• What you need to do
**A.** From the interview text, write out the passage that begins at the words "I was asked" and stops after the words "their questions below.".
**B.** In the interview text, rewrite the paragraph beginning "With each creative project that I take on" as a short bulleted list that keeps its main facts.

• Page text

◆ ◆ ◆

DAVID BRITS ART

I was asked some questions by Design Indaba about the recent capsule collection I did with menswear label Good Good Good. See the full article here and my full answers to their questions below. 

 

As a fine artist, how are you contributing to the Good Good Good collection at the SA Menswear Week?

About three months ago I was approached by Daniel Sher of Good Good Good. He had seen an exhibition of mine that I had recently opened at the Hazard Gallery in Johannesburg. Inspired by the “snake abstract” motifs I was then exploring in screen prints, stained glass sculpture and mural work, he asked me if I would be interested in creating a capsule collection to premier at SA Menswear Week.  I created an all over printed fabric that has been made into shirts, shirts and trousers, created hand-painted fabric for parka jackets, and graphic t-shirts inspired by the life and archive of my late grandfather, one of South Africa’s top snake catchers and reptile experts.

How has your experience working on a clothing line been?

In my years as student at Michaelis School of Fine Art, I was fascinated by the symbolic power of fabric. I made many artworks out of various kinds of material –  particularly the old South African flag  – from things like Apartheid-era army uniforms and vaalkomberse. It has been incredible to pick up on that line of exploration again. I have really enjoyed the process of taking a the “snake abstract” motif and transforming it into something that can be worn, not just hung on a wall. The first time I walked into the factory where the Good Good Good garments are made I was hit by a great feeling of awe and surprise. This was combined with a sudden, deep appreciation and magic affinity for the enormous collaborative process that it takes to produce just one item of clothing. 

Why the snakes? And has it been important for you to establish a strong and recognisable visual language with the snakes?

My grandfather John Wood was one of South Africa’s most prominent reptile experts, snake catchers and snake show-men. Over a period of sixty years he caught thousands of snakes, spiders, scorpions, lizards and frogs for both medical research and the development of snake and spider antivenoms. Wood was a prolific poet, photographer and filmmaker, and shared his great passion for reptiles through these mediums as well as with his traveling snake show, which toured the country from the 1950ies to the 1970ies.

The snake motif was something that first occurred in linocuts for an exhibition that I made in homage to the life of my grandfather held at SMITH Gallery at the end of 2015.

Are you interested/planning on any other themes?

With each creative project that I take on, my methods of working and the appearance of the art naturally alter. This is something that is seldom pre-planned. I am currently working on a series of large-scale sculptures made from carbon fibre. At the end of March this year I will make my debut in theatre as the writer and director of “Song of the Sea”, a musical performance commemorating the 100th year anniversary of the sinking of the SS Mendi. The SS Mendi was a troop carrier in WW1 transporting members of the Native Labour Contingent to Europe, dispatched to aid the Allied war effort on the Western Front. En route to France their ship sank in the English Channel in February 1917, killing 646 of the men on board –  607 black troops, 29 crew and 10 white officers –  the greatest loss of life through accident in South African naval history.

◆ ◆ ◆

• Given data

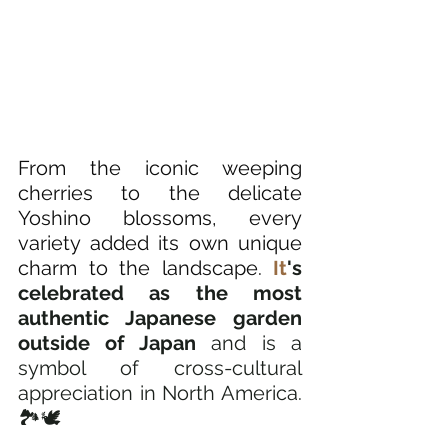
From the iconic weeping 
cherries to the delicate 
Yoshino blossoms, every 
variety added its own unique 
charm to the landscape.
It
's 
celebrated as the most 
authentic Japanese garden 
outside of Japan
 and is a 
symbol of cross-cultural 
appreciation in North America. 
🏞️🕊️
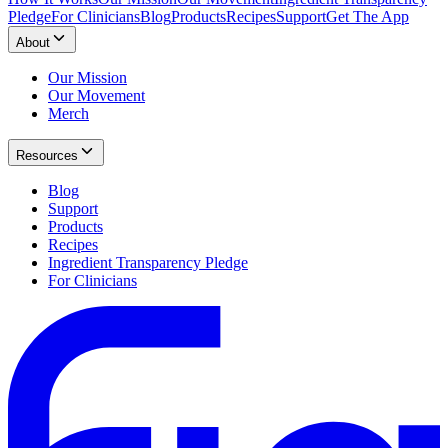
Pledge
For Clinicians
Blog
Products
Recipes
Support
Get The App
About
Our Mission
Our Movement
Merch
Resources
Blog
Support
Products
Recipes
Ingredient Transparency Pledge
For Clinicians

◆ ◆ ◆

• Task-by-task solutions
**A.**
I was asked some questions by Design Indaba about the recent capsule collection I did with menswear label Good Good Good. See the full article here and my full answers to their questions below.

**B.**
- Each creative project naturally changes the working methods and the look of the art, and this is seldom planned in advance.
- Current work is a series of large-scale sculptures made from carbon fiber.
- At the end of March this year comes a theater debut as writer and director of "Song of the Sea," a musical performance marking the 100th anniversary of the sinking of the SS Mendi.
- The SS Mendi was a WW1 troop carrier. It took members of the Native Labour Contingent to Europe to aid the Allied war effort on the Western Front.
- On the way to France, the ship sank in the English Channel in February 1917. It killed 646 men: 607 black troops, 29 crew and 10 white officers.
- This was the greatest loss of life through accident in South African naval history.